I will go and try out what you guys told me :) Thanks!
 
people will often suggest to split the bass into a high and a low track, and process those differently, but for some reason that has never worked particulary well for me...i like to reamp the bass through a sansamp psa with a sound that's very scooped with a slightly edgy highend, and then blend in the DI for the midrange cut/bark.

I actually did this last night and got a pretty solid bass sound. I had a DI track and then a sansamp track that was slightly distorted.

With the DI track I rolled some of the high off and scooped some mids out. Essentially I did the exact opposite with the sansamp track, Compressed the shit out of both of them and then blended the levels to taste. It worked well for what I was doing.
 
I usually highpass at 40hz. Scoop off around 4db at 70hz (effective from 60hz to 90hz) - Edit: But this would more or less depend on the tone.

+1

sometimes adding some "air" around 40-50 hz, and scooping the "perceived" lows around 60-80 hz helps make your bass less boomy. also, you want to compress bass, but do your eq first so that the low end energy around 60 hz that you cut doesnt pump the compressor and eat up your headroom!

I also often will blend 2 tones. one high passed with a gritty hi end, and one low passed with a clean low end. then compress each separately.
 
By this days, I take Line and Mic
Line I process with ampeg svx plugin and i work it on low freqs
Mic I love to take it with akg d-112 and I work high, mid-hi freqs on it
bassically I Pass (hi or Lo) every channel the range of freqs I don't want to work on it, and then compress it all together, I love fardchild plugin for that.

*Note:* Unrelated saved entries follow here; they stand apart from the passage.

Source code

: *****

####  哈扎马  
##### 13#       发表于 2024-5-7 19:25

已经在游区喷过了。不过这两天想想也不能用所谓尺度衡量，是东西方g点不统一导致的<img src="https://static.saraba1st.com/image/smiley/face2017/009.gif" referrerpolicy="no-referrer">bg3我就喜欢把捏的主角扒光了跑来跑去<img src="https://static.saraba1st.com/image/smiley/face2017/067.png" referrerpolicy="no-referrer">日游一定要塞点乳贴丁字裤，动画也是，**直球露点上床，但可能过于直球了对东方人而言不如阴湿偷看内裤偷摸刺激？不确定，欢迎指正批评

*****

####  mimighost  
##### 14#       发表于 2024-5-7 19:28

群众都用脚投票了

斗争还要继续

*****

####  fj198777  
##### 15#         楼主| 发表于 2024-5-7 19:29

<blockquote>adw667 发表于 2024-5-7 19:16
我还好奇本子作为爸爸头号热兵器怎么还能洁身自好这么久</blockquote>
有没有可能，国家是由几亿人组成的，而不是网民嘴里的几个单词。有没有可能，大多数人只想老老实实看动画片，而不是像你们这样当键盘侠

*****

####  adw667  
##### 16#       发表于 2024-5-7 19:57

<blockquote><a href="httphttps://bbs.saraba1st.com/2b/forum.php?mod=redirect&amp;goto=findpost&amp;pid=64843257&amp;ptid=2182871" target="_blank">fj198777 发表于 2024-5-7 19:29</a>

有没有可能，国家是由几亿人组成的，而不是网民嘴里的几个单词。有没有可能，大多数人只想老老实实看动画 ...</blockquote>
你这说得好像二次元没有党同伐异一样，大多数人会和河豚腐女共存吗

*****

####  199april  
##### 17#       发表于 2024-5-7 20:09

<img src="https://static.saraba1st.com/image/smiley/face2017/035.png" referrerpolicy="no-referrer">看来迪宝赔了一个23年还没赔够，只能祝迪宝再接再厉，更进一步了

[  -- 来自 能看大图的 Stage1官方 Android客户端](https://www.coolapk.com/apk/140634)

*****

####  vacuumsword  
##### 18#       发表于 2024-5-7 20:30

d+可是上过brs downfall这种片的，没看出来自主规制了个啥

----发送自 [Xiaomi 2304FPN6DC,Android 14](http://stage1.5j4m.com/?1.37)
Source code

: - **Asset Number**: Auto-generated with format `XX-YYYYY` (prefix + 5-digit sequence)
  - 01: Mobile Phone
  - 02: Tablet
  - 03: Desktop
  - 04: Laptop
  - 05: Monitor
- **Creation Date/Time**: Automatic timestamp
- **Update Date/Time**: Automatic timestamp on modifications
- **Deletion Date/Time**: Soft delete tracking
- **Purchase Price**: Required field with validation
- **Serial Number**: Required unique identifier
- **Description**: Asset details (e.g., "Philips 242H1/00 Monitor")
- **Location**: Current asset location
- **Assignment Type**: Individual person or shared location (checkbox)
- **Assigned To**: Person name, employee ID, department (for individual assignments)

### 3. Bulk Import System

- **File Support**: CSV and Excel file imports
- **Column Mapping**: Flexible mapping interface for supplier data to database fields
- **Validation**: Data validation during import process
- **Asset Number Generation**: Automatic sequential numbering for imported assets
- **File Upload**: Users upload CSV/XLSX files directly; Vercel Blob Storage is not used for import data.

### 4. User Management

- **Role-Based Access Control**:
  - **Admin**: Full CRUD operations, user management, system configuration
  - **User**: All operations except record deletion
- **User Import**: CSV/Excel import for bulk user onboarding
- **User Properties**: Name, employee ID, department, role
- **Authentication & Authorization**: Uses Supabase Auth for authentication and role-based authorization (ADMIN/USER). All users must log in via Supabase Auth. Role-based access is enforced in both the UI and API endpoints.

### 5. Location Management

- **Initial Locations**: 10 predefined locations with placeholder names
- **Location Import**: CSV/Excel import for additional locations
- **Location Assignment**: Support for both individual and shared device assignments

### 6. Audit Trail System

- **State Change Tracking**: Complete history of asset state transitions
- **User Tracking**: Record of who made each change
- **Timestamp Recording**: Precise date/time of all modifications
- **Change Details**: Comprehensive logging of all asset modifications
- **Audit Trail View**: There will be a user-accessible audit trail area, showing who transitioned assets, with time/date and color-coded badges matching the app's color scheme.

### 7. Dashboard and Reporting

I preffer using distortion on the Lo track, Highs often come alredy distorted with active pickups basses.
 
to get things smoother and creamier in the bass end, try scooping out some of the muddy boomy lows and then compressing to get a smooth and consistent signal with nice sustain, and then plopping in waves Rbass (if you have it) and tweaking from there. you're essentially replacing the harmonic lows with synthetic new rbass ones which are as smooth and syrupy as it gets. if you're doing a DI track and a separate tone track, this is a good method to use on the DI track to extract nothing but smooth harmonic bass, and then use roll off everything under 100-150hz on the tone track...or maybe even higher, to taste. another good thread here:

http://www.ultimatemetal.com/forum/production-tips/507392-whats-damn-bass-guitar.html
 
I've definitely played with HP bass but IME when you have a bunch of garbage down low it's almost always from the guitars. The fundamental freq of a low B is 31hz--which most playback devices can't even produce--so than main reason to HP bass would be to get your masters louder.
 
I've definitely played with HP bass but IME when you have a bunch of garbage down low it's almost always from the guitars. The fundamental freq of a low B is 31hz--which most playback devices can't even produce--so than main reason to HP bass would be to get your masters louder.

I just high pass the master buss.
 
it's not from the guitars. when i extract my songs without bass and listen to it through a hifi with sub there is absolutely now problem with the lowend.

thanks for all the replies! you guys are a lot of help!
 
For whatever it's worth, I hipass my projects at 30hz, bass at 40hz, and kick at 50hz, and rhythm guitars at 100hz. I also usually hipass all other instruments too, even if only a little bit. None of it seems to suffer to my ears, and it seems to tighten up the overall bass of the project. Something else I usually do is scoop out a little bit between 200-400hz to get rid of the part that can sound flabby and boxy.

You have to listen carefully to everything you're doing though. What works for me might not work for you, or it might work great. You have to try things and see what works with your instruments and tracks. Arbitrary "presets" don't work for everyone. However, they can sometimes be a good starting point at least.

Also, what no one else mentioned, sometimes your arrangement and selection of instruments and their ranges can really affect how a mix comes together. If you have a sparse mix where the bass guitar and kick drum are the only instruments occupying the bass frequencies, that can clear up a lot of problems and make tightening the low frequencies up a lot easier.